Good post, carl. And I chuckled when I went to comment and saw the first commentator's mention of Bramwell who first introduced me to von balthasar and the like. Your use of "slander" in the post is appropriate, and one I have used many a time. People seem to think you can't slander "dead theologians", as I like to say. You can, and it is a too often accepted norm. -jn

Lauri Friesen

I, too, find von Balthasar difficult to comprehend but my spirit sings and soars when I read what he has to tell me. So, I ignore the critics (whose writings do not inspire such a response) and my own befuddlement to savour what I can understand.


Nice piece.

For those who think HvB was too liberal, it is very interesting that Rev George Kelly said HvB told him that Kelly's criticisms of Raymond Brown were the most important piece of work he had done (!).

As for the Hell stuff, I think a part of the problem was the overly defensive temperament that came thru in "Dare We Hope..."

Makes me want to read some of "Glory..."


Thanks for the link, Carl (anything about my beloved Father von Balthasar is always greatly appreciated).


Hans Urs von Balthasar, along with Ratzinger, was the greatest theologian in the last century. I am very thankful for Ignatius Press for having published his works. And although Balthasar is a genius, I think that von Speyr is way better than him. Her profundity is stunning. No wonder why Balthasar loved her.

His work definitely takes time, but I do think that the problem is not so much with time, but that people would rather read other non essential things than read his works. And other than John Paul Institute in Washington, I don't think anyone has really immersed themselves to his thinking.

I would personally recommend Love Alone is Credible, The Threefold Garland, and vol. 1 of Glory to get started with Balthasar.

Charles E Flynn

I had read Adrienne von Speyr's "Confession" in the original English translation, which was sufficiently defective that Ignatius Press published a better translation. I hardly remembered the book, when I was specifically told by a priest, a member of the Oblates of the Virgin Mary, that I should read some of her works. She can be daunting at times, because she has a tone and style, even in translation, that can come across as, "I'm sorry, but you have completely misunderstood the meaning and purpose of everything. Keep reading, remain open to the Holy Spirit, and things will become clearer."

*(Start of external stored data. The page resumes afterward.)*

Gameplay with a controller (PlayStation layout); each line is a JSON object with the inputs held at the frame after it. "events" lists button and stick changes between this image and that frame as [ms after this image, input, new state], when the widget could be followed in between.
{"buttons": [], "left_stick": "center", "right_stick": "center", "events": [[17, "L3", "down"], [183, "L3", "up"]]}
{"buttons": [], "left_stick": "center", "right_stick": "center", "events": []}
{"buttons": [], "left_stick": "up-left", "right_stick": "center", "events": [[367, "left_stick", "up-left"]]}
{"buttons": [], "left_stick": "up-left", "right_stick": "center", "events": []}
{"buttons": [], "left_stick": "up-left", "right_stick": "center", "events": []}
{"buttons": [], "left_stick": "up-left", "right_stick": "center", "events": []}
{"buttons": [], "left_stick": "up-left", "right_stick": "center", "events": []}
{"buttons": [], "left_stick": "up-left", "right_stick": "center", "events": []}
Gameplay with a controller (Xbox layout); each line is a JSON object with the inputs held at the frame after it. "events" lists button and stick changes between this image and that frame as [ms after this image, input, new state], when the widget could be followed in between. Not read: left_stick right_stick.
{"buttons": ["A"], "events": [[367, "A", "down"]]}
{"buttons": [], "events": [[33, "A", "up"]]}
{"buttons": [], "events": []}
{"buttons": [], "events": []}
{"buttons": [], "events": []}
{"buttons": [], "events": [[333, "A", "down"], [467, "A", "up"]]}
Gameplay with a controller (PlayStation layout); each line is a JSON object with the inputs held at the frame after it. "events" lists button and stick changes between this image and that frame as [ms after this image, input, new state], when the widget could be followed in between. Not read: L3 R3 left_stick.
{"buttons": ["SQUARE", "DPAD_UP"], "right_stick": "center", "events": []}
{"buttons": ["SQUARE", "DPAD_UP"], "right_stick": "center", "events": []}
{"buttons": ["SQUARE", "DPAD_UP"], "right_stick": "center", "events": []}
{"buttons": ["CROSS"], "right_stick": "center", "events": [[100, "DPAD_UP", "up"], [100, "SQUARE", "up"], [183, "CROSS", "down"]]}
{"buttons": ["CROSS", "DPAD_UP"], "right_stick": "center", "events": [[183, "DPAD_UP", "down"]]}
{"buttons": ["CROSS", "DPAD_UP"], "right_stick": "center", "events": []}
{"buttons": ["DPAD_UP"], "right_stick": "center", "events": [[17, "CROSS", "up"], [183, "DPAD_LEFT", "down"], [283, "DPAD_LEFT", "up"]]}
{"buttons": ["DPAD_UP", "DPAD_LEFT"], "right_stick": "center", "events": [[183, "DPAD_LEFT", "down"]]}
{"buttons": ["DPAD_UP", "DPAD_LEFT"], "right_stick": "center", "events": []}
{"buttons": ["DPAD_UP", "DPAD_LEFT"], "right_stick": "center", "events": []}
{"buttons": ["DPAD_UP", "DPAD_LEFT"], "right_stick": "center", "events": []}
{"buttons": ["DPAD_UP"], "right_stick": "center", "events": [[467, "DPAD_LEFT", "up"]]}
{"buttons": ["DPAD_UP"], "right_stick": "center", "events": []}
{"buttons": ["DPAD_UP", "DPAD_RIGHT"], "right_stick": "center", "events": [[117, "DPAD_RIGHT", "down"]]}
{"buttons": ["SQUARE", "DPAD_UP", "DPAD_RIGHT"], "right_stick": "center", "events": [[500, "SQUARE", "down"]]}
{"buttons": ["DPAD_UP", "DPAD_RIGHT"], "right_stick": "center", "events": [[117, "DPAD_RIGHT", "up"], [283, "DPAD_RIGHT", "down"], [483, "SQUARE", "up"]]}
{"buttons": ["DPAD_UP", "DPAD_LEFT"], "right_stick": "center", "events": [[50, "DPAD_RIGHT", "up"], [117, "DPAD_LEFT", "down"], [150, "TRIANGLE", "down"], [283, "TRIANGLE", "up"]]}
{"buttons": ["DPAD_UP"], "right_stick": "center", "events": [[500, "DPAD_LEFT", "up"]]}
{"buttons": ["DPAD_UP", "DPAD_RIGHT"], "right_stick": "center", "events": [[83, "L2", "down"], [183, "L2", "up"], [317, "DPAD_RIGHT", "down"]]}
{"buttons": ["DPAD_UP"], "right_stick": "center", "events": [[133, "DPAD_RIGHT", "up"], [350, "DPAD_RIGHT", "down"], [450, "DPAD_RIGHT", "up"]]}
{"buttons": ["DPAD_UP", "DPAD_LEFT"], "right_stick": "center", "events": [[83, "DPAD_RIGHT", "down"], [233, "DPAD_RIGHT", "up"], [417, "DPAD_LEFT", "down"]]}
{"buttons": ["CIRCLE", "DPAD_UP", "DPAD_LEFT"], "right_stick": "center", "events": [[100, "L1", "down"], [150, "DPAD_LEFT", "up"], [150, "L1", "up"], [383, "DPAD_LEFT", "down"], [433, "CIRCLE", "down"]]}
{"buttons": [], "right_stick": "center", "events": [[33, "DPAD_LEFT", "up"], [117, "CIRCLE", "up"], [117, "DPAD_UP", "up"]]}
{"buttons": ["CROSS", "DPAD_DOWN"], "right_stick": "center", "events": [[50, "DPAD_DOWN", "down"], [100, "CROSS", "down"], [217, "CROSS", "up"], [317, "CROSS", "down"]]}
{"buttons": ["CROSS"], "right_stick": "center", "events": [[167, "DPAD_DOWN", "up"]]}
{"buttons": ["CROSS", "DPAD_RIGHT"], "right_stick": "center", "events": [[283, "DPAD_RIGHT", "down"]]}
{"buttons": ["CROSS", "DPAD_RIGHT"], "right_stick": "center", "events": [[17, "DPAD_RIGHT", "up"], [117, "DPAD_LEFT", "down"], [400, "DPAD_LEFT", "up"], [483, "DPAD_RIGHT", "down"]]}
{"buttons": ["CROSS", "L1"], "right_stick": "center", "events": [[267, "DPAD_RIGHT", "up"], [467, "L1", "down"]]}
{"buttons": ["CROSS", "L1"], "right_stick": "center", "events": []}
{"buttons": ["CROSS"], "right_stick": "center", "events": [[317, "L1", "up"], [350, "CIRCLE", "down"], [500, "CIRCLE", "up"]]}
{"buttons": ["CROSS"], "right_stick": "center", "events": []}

Adrienne von Speyr can destroy your worldview in a single sentence, but she always replaces it with an upgrade.


Obviously his work on Beauty and Glory is phenomenal, but this does not mean there were not problems elsewhere. His work on the "Paschal Mystery" (as he understood it) is problematic. His work in "Dare We Hope" goes well beyond the problematic. DWH flies in the face of what every saint, pope, and council has said on this topic and seems to deny the plain sense of Scripture regarding the fate of Judas.


I find the objections to Balthasar with regards to the Paschal Mystery and Dare we Hope very weak so far. This is not to say that Balthasar's views are not controversial, but it seems to me that quoting a bunch of passages from the Scriptures and the Magisterium in an apologetic-style way is very weak. As Griffiths has shown, even the Magisterium does not say anything on Holy Saturday that would exclude what Balthasar said. With regards to DWH, it does not fly in the face of what every saint, pope, etc said. That would be ridiculous. The Eastern Fathers go way beyond what Balthasar said, in fact. One of the best patristic scholars in the world, Ilaria Ramelli, is working on universal salvation. It should be a good read. As for Scriptures, it all depends on what "aionos" mean. And I don't even know if we can get a conclusive answer to that.

But a way to understand and critique Balthasar would be going at it from the point of view of love: what does love entail? Does it mean to suffer? Would not then suffering be part of the atonement, rather than just obedience? What would a theory of atonement that does not include suffering say to me? Does love involve an element of surprise?

Those are the questions that must be dealt with. Otherwise the discussion just becomes sterile and we're back at high school apologetics.

Charles E Flynn

I hope to see Adrienne von Speyr's work on Holy Saturday published in English by Ignatius Press.